Published by Ten of Swords Publishing
Synopsis:
Strawberries is the name he has been given.
When they let him out, they had no way of knowing what he was. A psychopath. A killer.
The body count is at twenty already, and there doesn’t seem to be an end in sight. Agent Harry Bland can’t see one anyway. He doesn’t have a single clue to go on. It doesn’t help that his mind won’t focus. His heart just isn’t in it anymore.
Half way across the country, Sylvia is in a different state of mind. When she isn’t selling sex to the rich, she is doing her best to disappear. She lives a life of assumed names, one night stands, and a constant stream of narcotics. Sylvia has heard of Strawberries. Of course she has. So has everyone who has turned on the television or surfed the net. Yet, she has no way of knowing just how much his life will affect hers.
Seedy hotels, cross country truckers looking for the meaning of life, homemade pie, a reporter with her own secret agenda, obscenely expensive champagne, and plenty of spilled blood await our cast. But make sure to read fast…..Strawberries has killed number 21
**Thank you to the author for a complimentary copy of this book in exchange for an honest review**
It’s been a while since I read a serial killer novel, but I’d just finished re-watching series 1 of Hannibal (is there anything more glorious?) and was in the mood for something just like this.
I’m going to explain the star rating on my review before getting into it: I loved the book, the characters and the story so why might I have been so tightfisted with the sparklies?
Well, this book has a little bit of debut novel syndrome, where the second half flows better than the first when the author really figured out his own voice for writing. So, I figured that I’m going to save that final star of perfection for his next book which his Goodreads author page states that he is diligently working on – I can tell from this book that Bartsch has some real talent and so I’m holding my breath for his next work!
This book was a thriller, a mystery and a horror. It didn’t hold back on the violence and gore; the killer’s victims dying in a whole myriad of icky and messy ways.
The chapters alternate between the killer, the FBI agent sent to track him down, a dysfunctional sky-prostitute with a pill problem, a journalist who may have the answer to what connects them all, and a pair of brothers on a road trip. This gives you a broad view of what’s going on from different perspectives and was executed artfully, giving you just enough to follow on and draw your own conclusions without spelling every last thing out for you (pet peeve of mine).
The characters were really well developed, especially considering how many there were to follow. My favourite would have to be Sylvia, aforementioned sky-prostitute (the airplane kind, not the satellite TV kind) with a pill problem. She’s ballsy and in control despite her obvious issues, her voice in this book was the one that kept me utterly hooked.
Being a thriller, it would be rude of me to give away any of the plot but I can tell you that it isn’t too predictable.
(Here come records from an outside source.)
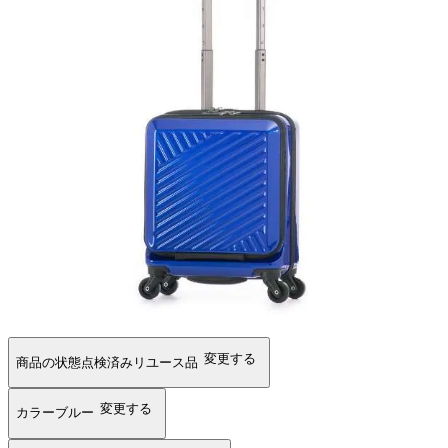
変更する
商品の状態
点検済みリユース品
変更する
カラー
ブルー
It pretty much cuts a direct line between horror and mystery, with the strange nature of the killer and the brutal ways he dispatches his victims, but the sheer depth of all the characters rounds the story off nicely.
This story takes place in a variety of locations and I thought they were all really well described, giving a slightly jarring contrast between the homely settings and the horrible things that take place in them.
One more author to stick on my ‘to follow’ list!